Measuring Optical Density:
  • Find the optimum wavelength for measuring nutrient broth in the spectrophotometer .
  • Create a "blank" sample by pouring nutrient broth (without any bacteria) into a cuvette and zeroing the spectrophotometer to this absorbance reading.
  • Put the sample of nutrient broth with bacteria into a cuvette and put it inside the spectrophotometer to read its absorbance.

Gram Staining Bacteria Growth:
  • Place a sample of bacteria onto a clean slide with a sterilized wire loop.
  • Allow the slide to dry and pass it through a Bunsen flame breifly to set the bacteria.
  • Flood the slide with crystal violet solution, Gram's Iodine solution, alcohol, and safranin solution in rounds with washing in between.
  • Blot the slide dry, place a drop of oil over the bacteria, and examine underneath a microscope.
Carrying Out a Folin's Reagant Test:
  • Combine nutrient broth, water, Folin-Ciocalteau reagent.
  • Wait for at least 30 seconds, then add sodium carbonate solution, and shake to mix.
  • Let the mixture sit for 2 hours and then measure the absorbance in the spectrophotometer.

Bioreactor


Constructing the Bioreactor:
  • Pick a container and lay out with a stir plate and clamp.
  • Locate places for the probe and air holes and drill.
  • Clean the bioreactor, set up, add stir bar.
  • Fill with reactants and record results.
Measuring the Results of Bioreactor:
  • Set up the probes inside the bioreactor.
  • Attach to a computer with Vernier Logger Pro software.
  • Choose an interval to record data and a length to run.
  • Start the software immediately after the reactants are added.
Setting up Warm and Cold Environments:
  • Warm: setup the bioreactor inside of an incubator.
  • Cold: setup the bioreactor inside of a refrigerator.
  • Record results as before.

══════

According to the lab procedures, where is the bioreactor placed to create a warm environment? The material that comes next has nothing to do with this.

- Data segment:
══════

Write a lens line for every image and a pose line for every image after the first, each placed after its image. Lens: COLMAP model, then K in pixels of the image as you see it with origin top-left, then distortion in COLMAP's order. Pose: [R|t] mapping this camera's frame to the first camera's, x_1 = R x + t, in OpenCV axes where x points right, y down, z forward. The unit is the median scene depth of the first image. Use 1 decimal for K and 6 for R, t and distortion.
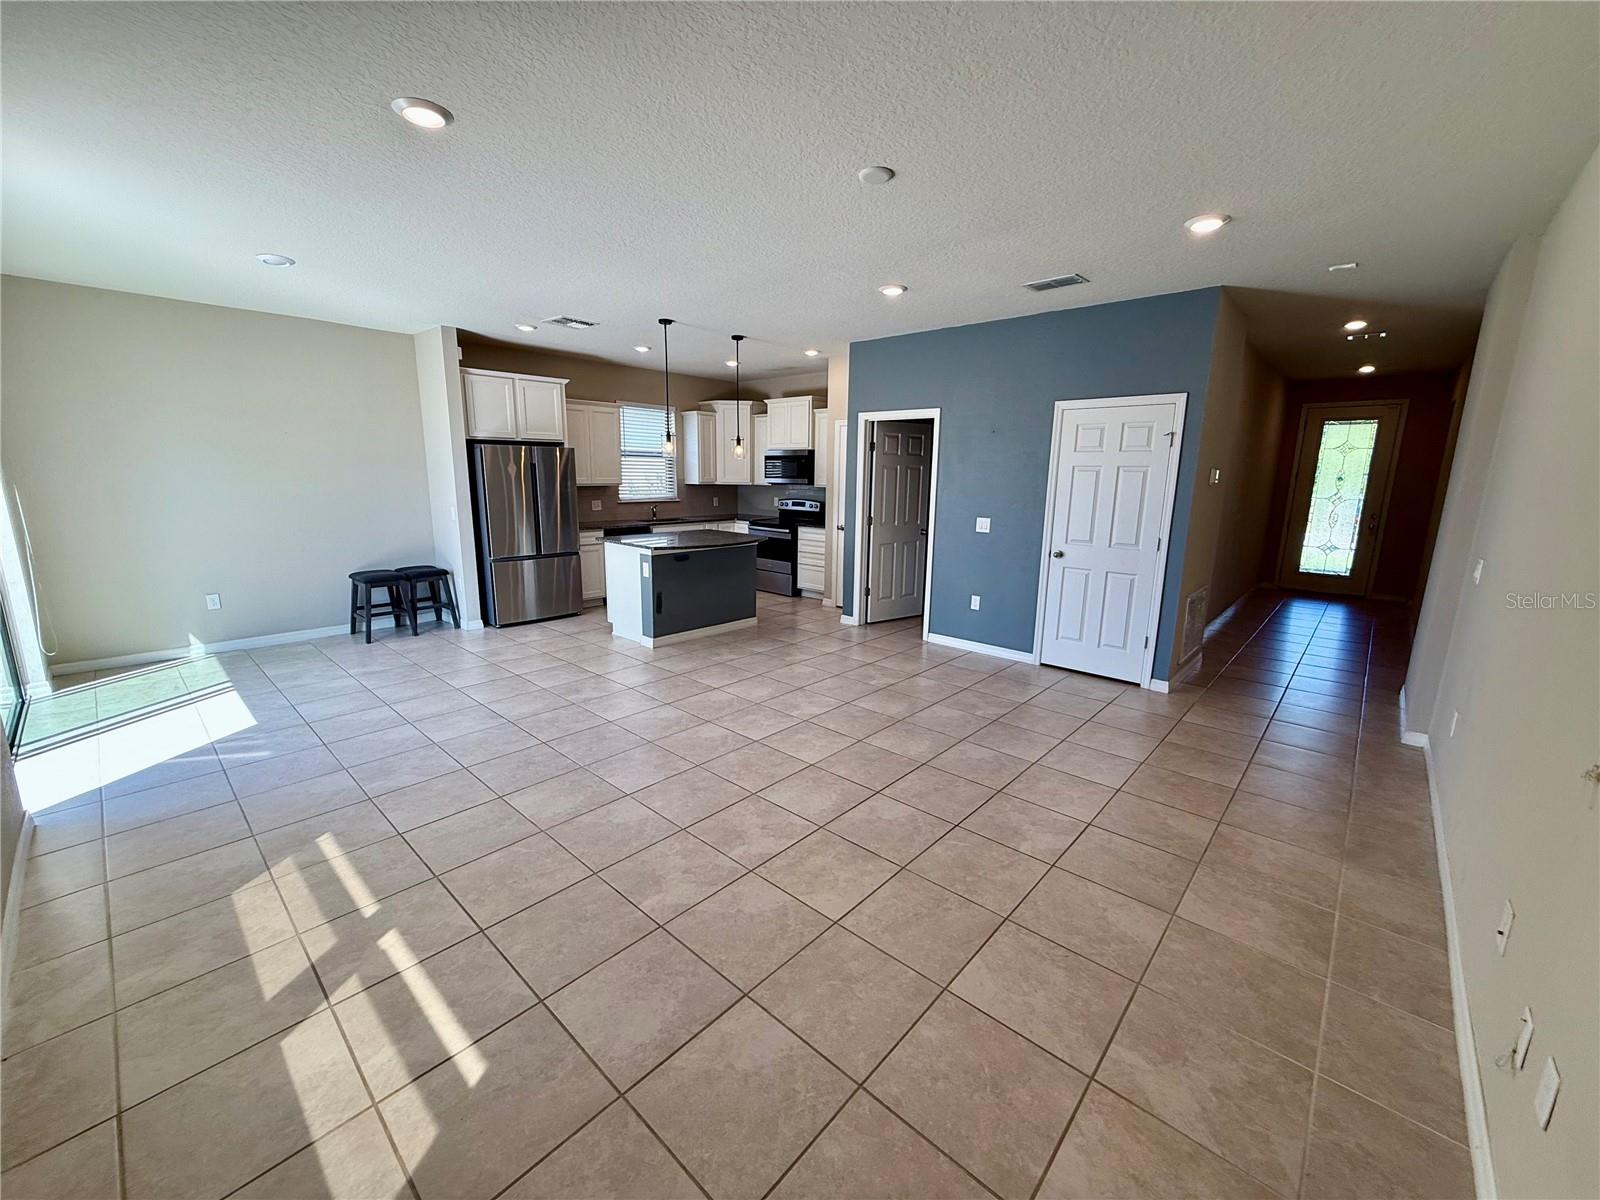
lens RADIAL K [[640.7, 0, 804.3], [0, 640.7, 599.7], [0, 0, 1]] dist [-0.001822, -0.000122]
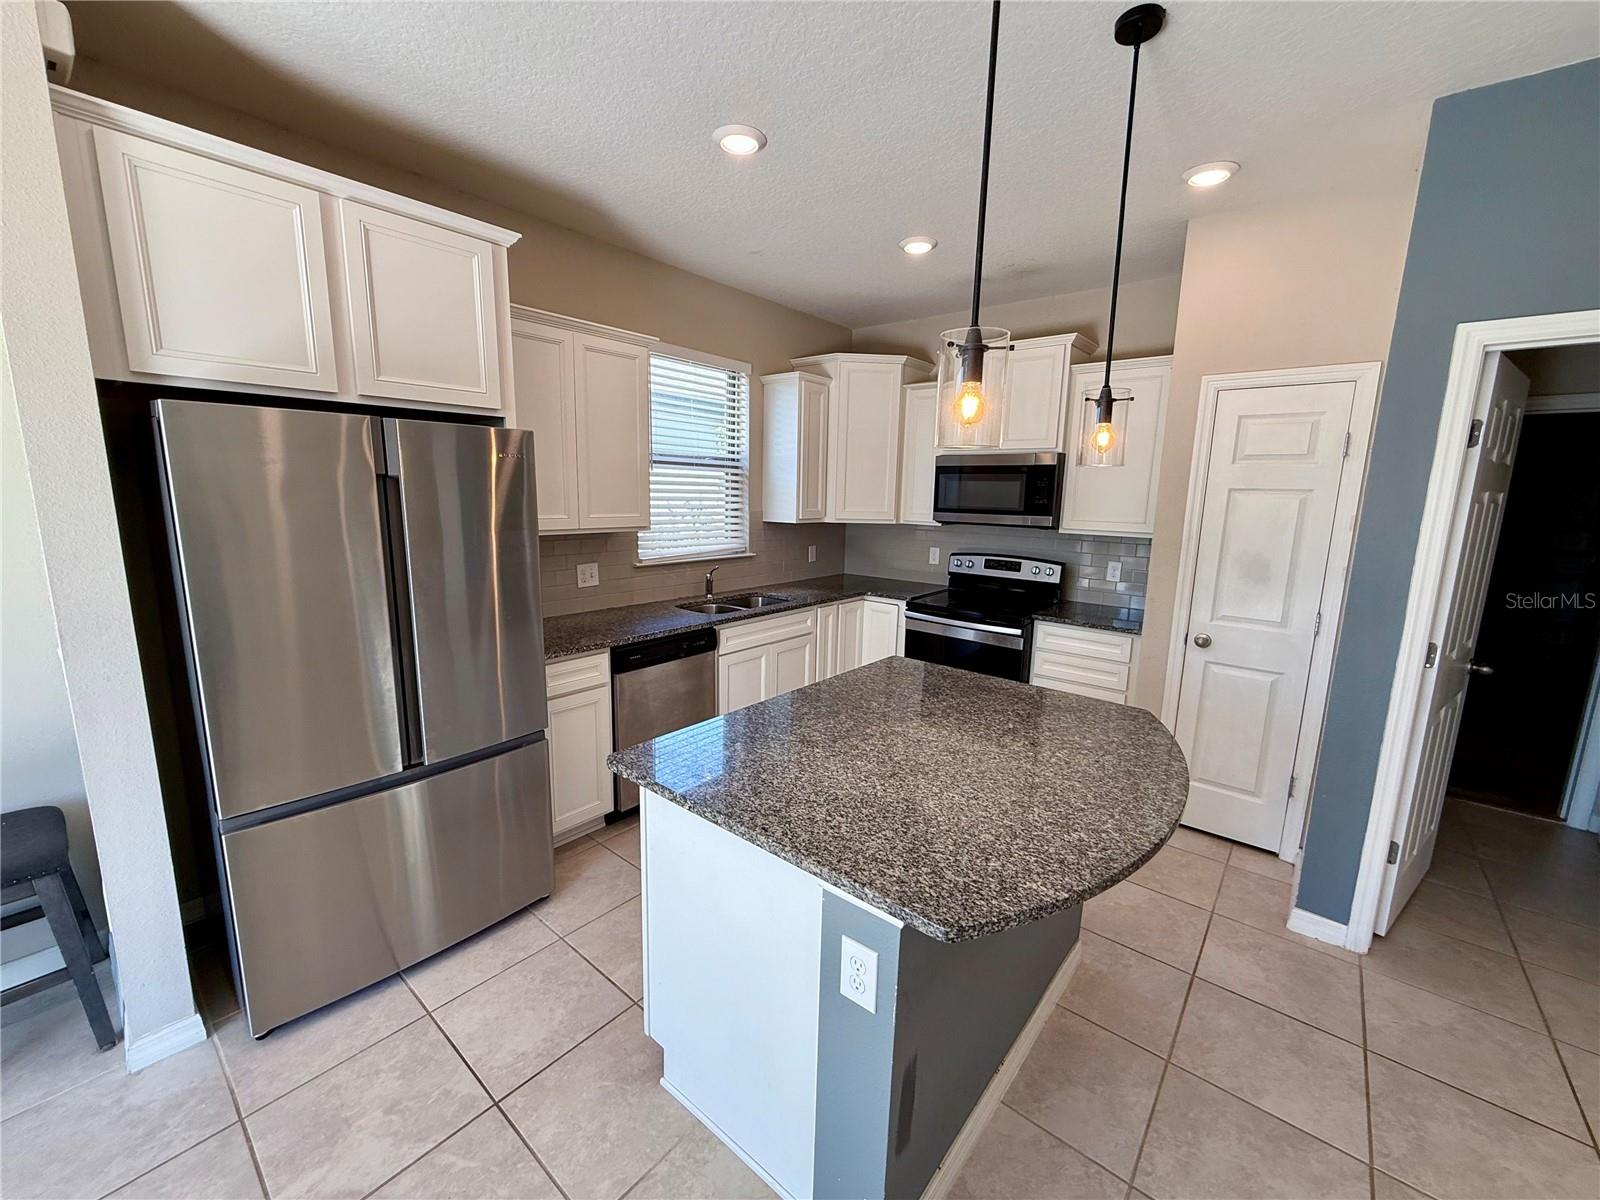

══════

- Exercise result: Inside an incubator.